- Passage shown
Pilgrim decom delay won’t run up the bills, Holtec rep tells state citizens group

By Dan Leone

Delaying the partial release of the Pilgrim Nuclear Power Station by four years will not increase the cost of decommissioning the shuttered plant, a representative of Holtec International said this week.

Holtec in October disclosed that Pilgrim’s partial release date will slip to Sept. 24, 2035 from Sept. 24, 2031. The company, which bought the plant from Entergy in 2019, blamed a recent state decision prohibiting discharge of irradiated water from the decommissioning into Cape Cod bay.

For now, “our initial assessment is that it [the delay] does not negatively impact the financials,” Dave Noyes, Holtec’s compliance manager for Pilgrim, told the Massachusetts Nuclear Decommissioning Citizens Advisory Panel on Monday. The meeting was webcast and recorded.

- Short task A
Name every organization mentioned in the Pilgrim decommissioning article.
- Short task B
Restate the Pilgrim decommissioning article starting with "Pilgrim decom delay" and going on through "said this week.", renaming "shuttered" as "closed".
- Short task C
Carry the Pilgrim decommissioning article forward from its final sentence.

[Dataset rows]
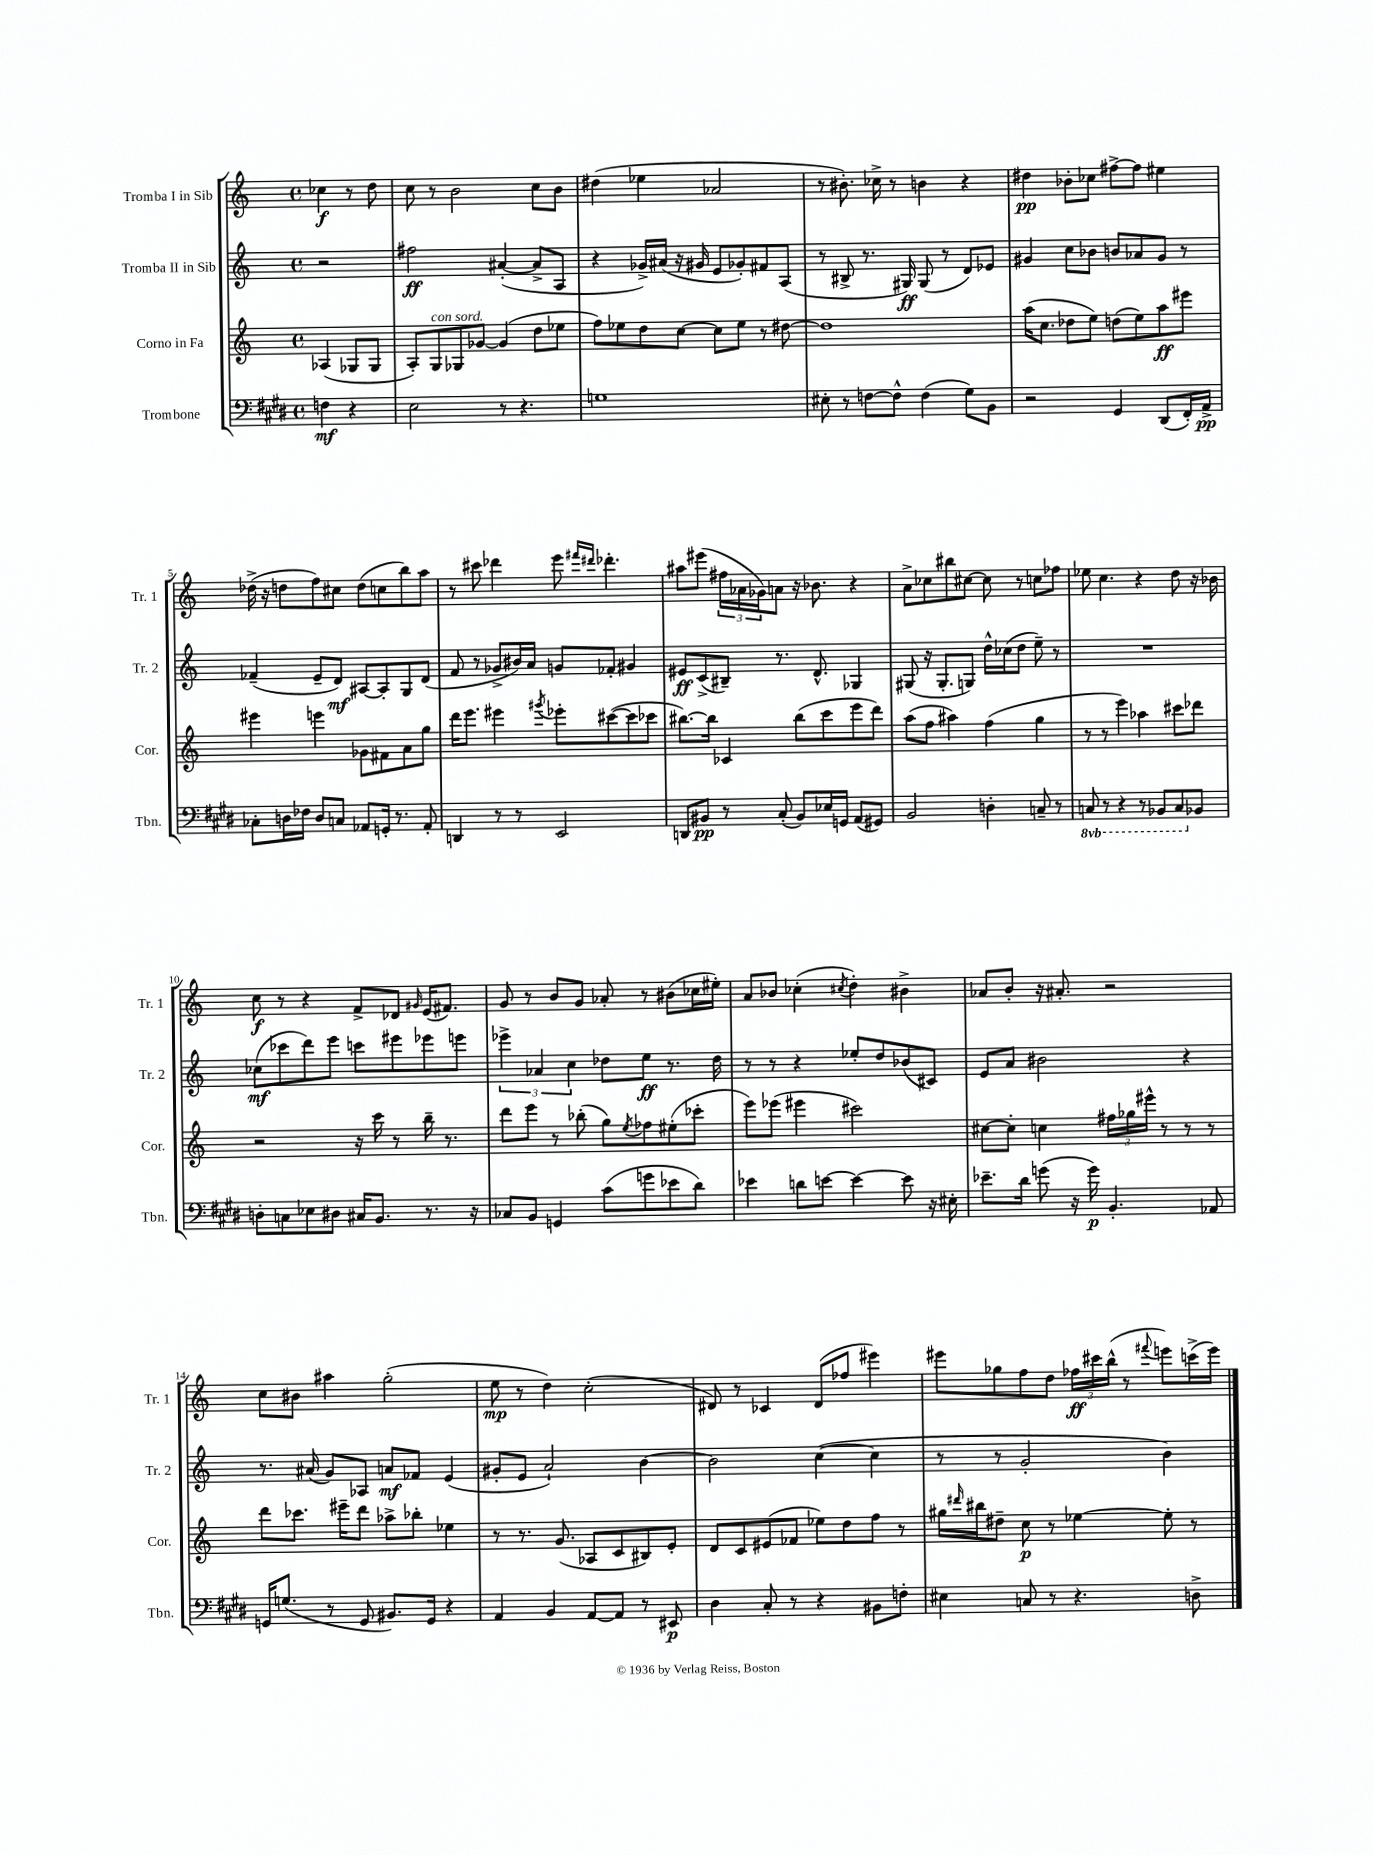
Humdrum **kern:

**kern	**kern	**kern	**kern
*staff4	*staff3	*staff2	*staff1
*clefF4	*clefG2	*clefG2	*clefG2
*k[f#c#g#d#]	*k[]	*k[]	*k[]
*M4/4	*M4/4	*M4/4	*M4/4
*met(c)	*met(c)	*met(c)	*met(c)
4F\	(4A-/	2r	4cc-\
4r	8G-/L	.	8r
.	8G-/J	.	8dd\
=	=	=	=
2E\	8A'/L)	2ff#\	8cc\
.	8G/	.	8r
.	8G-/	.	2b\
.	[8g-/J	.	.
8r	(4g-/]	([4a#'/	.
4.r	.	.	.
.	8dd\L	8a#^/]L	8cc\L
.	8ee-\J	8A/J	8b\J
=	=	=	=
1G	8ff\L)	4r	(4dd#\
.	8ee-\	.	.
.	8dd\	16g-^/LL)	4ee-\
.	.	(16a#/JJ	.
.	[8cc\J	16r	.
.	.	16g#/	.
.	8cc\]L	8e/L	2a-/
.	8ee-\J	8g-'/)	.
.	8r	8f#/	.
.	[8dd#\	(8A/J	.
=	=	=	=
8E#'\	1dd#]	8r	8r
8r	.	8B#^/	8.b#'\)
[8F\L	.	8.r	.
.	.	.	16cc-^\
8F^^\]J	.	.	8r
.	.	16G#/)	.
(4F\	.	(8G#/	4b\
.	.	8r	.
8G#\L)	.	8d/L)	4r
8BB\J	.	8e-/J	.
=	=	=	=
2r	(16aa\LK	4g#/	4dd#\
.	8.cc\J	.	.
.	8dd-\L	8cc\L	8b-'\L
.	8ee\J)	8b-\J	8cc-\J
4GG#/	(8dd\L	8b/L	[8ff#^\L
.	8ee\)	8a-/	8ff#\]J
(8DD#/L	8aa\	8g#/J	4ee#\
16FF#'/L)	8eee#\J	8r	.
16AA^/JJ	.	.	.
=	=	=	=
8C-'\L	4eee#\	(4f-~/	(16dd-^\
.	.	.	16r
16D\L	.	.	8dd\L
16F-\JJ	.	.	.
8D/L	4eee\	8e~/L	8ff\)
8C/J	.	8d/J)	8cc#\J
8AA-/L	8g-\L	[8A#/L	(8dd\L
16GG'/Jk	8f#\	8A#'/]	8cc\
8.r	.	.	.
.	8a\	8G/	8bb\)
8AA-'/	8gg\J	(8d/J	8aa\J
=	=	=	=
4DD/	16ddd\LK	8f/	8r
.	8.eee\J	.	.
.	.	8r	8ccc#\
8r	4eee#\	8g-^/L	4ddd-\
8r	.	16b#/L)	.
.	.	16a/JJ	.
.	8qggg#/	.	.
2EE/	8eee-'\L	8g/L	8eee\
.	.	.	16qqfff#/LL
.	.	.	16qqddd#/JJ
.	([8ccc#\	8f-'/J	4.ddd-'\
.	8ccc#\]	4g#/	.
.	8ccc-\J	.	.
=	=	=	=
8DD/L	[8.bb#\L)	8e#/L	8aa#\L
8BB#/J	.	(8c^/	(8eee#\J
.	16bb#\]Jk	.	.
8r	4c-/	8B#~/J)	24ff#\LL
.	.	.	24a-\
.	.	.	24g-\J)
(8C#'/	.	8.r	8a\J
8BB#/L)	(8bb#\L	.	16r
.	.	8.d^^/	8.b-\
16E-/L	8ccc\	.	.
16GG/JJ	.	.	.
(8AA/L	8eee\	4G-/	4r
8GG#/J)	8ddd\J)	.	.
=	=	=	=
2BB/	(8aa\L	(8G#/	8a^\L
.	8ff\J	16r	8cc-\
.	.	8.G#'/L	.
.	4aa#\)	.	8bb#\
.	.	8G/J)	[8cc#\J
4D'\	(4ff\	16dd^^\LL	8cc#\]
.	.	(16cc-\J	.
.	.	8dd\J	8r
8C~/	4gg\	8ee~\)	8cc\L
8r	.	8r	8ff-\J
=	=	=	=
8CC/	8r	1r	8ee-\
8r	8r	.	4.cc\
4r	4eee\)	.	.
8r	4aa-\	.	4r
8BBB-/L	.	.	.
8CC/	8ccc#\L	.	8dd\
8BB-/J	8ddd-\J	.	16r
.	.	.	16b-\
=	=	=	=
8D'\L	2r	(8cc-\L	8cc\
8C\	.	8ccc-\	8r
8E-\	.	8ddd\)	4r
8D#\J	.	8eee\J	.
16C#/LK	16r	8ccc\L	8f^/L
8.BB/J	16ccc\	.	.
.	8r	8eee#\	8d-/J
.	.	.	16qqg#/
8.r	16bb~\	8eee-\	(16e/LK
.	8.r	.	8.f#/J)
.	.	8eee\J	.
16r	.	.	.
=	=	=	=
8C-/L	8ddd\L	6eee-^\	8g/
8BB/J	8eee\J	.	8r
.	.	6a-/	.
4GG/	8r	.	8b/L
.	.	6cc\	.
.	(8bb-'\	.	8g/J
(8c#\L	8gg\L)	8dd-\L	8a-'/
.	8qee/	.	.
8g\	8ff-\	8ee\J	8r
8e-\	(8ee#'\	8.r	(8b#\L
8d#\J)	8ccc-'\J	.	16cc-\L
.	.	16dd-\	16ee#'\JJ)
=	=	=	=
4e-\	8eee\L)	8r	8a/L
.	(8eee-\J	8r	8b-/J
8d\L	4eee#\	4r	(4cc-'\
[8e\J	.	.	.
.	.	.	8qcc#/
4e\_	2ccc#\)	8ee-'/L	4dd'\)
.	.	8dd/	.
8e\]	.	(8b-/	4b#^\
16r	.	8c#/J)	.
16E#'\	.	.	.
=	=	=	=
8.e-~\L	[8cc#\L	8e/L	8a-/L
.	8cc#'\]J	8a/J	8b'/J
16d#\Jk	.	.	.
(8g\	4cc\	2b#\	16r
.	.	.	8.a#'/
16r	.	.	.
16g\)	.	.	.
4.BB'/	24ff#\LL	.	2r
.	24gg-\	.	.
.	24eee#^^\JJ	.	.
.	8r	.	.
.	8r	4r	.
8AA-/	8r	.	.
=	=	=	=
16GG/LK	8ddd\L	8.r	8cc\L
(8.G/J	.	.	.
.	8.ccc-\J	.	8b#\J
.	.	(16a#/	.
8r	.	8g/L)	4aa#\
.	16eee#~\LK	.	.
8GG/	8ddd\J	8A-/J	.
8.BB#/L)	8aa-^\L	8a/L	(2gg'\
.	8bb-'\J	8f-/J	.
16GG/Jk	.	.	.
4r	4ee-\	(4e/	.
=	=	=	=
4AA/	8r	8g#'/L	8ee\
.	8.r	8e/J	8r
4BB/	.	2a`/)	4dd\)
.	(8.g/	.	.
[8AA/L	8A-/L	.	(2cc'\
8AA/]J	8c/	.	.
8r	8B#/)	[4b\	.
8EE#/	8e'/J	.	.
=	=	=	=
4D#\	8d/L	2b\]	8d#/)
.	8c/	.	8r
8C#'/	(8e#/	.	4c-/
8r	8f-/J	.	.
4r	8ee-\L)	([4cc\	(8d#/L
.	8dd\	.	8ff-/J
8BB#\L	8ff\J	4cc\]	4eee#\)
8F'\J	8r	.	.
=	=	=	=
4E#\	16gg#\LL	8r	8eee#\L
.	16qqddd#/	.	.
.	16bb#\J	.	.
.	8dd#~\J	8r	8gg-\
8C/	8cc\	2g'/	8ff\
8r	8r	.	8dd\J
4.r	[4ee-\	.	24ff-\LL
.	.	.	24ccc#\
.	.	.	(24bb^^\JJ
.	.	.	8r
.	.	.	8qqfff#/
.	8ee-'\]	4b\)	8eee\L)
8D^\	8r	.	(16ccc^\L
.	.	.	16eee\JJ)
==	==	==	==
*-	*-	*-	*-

- Result A
Holtec International, Entergy, Massachusetts Nuclear Decommissioning Citizens Advisory Panel

- Result B
Pilgrim decom delay won’t run up the bills, Holtec rep tells state citizens group

By Dan Leone

Delaying the partial release of the Pilgrim Nuclear Power Station by four years will not increase the cost of decommissioning the closed plant, a representative of Holtec International said this week.

- Result C
Noyes said that irradiated water from Pilgrim’s reactor vessel will be drained into the reactor torus, a doughnut-shaped water well below the vessel, sometime after “the first quarter of next year.”

Holtec will reassess the effects of the delay on Pilgrim’s decommissioning trust fund by March 31, said Noyes, but because the company will not have to employ every demolition contractor on the payroll now while water sits in the torus, costs are unlikely to climb.

Holtec cannot carve up the reactor vessel and ship it off to Waste Control Specialists’ disposal site in Andrews, Texas, until the water is out of the torus.

While the water sits there, Holtec could find itself in a long legal fight with Massachusetts.

In July, Massachusetts’ Department of Environmental Protection tentatively ruled that discharging irradiated wastewater from Pilgrim violated the state’s Ocean Sanctuaries Act.

The state had not finalized that decision as of Monday, but if it does, “I would fully expect, given the commitment of Holtec to do what it believes to do with disposition of the water that we will move forward with appeal and adjudication processes,” Noyes said.

One panel member accused Holtec of effectively punishing Pilgrim’s host town of Plymouth, Mass., by refusing to truck the irradiated water out of state for disposal.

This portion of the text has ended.